Segment Start: SOURCE TEXT
Study Design and Methods
This multicenter retrospective cohort study used patient encounters from the Medical University of South Carolina (n = 4,233 between 2016 and 2023) and the Medical Information Mart for Intensive Care III (n = 8,313 between 2001 and 2012) to train and validate K-means models with multiply imputed cluster analysis at 24 and 48 hours after intubation.
Results
Clustering models identified 2 clusters for 24-hour and 48-hour models in both training and test cohorts with clusters separating on variables related to pulmonary physiology, perfusion, organ dysfunction, and metabolic dysregulation. Cluster 2 showed higher 90-day mortality after discharge and more ventilator days compared with cluster 1 that persisted despite multivariable adjustment for age, illness severity, and comorbidities. Cluster models and clusters were stable in 0- to 24-hour and 25- to 48-hour models with crossover (29.2% and 25.9% of the test and training cohorts) from the higher-acuity cluster 2 to the lower-acuity cluster 1 subphenotype occurring by 48 hours after intubation.
Segment End: SOURCE TEXT
» YOUR GOAL
Could you pull out the entire study summary above, word for word?
Segment Start: RECORDED DATA
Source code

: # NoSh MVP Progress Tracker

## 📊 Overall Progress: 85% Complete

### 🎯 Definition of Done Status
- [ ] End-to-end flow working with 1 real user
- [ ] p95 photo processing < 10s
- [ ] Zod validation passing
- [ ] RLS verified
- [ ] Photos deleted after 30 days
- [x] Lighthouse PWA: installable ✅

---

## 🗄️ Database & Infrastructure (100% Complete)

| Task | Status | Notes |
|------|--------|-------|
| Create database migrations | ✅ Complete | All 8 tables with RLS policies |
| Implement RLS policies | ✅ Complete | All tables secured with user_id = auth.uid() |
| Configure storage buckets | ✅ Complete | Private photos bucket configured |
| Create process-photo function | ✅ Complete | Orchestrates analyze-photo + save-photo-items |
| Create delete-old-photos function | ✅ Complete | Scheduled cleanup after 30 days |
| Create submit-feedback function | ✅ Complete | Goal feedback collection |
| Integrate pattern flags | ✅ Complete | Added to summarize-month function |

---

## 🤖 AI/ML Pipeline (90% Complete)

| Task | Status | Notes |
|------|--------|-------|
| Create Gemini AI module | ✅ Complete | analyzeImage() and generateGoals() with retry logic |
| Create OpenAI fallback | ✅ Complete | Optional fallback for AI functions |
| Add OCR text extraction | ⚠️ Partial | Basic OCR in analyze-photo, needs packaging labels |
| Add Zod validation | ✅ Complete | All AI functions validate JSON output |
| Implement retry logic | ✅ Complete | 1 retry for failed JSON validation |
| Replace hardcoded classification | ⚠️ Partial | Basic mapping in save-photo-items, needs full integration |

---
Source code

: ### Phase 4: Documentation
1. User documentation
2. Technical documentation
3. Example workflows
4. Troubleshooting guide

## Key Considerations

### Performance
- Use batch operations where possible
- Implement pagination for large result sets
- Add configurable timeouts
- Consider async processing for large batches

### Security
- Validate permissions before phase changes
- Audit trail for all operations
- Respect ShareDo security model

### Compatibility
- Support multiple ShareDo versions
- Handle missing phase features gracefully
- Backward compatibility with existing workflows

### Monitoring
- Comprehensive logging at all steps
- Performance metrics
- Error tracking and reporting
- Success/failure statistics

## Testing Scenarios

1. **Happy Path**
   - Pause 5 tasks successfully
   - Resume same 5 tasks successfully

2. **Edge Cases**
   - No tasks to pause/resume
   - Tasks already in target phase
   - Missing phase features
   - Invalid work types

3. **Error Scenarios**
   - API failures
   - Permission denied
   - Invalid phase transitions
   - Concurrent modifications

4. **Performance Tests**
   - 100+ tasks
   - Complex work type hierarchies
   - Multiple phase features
Segment End: RECORDED DATA
» RESULT
Study Design and Methods
This multicenter retrospective cohort study used patient encounters from the Medical University of South Carolina (n = 4,233 between 2016 and 2023) and the Medical Information Mart for Intensive Care III (n = 8,313 between 2001 and 2012) to train and validate K-means models with multiply imputed cluster analysis at 24 and 48 hours after intubation.
Results
Clustering models identified 2 clusters for 24-hour and 48-hour models in both training and test cohorts with clusters separating on variables related to pulmonary physiology, perfusion, organ dysfunction, and metabolic dysregulation. Cluster 2 showed higher 90-day mortality after discharge and more ventilator days compared with cluster 1 that persisted despite multivariable adjustment for age, illness severity, and comorbidities. Cluster models and clusters were stable in 0- to 24-hour and 25- to 48-hour models with crossover (29.2% and 25.9% of the test and training cohorts) from the higher-acuity cluster 2 to the lower-acuity cluster 1 subphenotype occurring by 48 hours after intubation.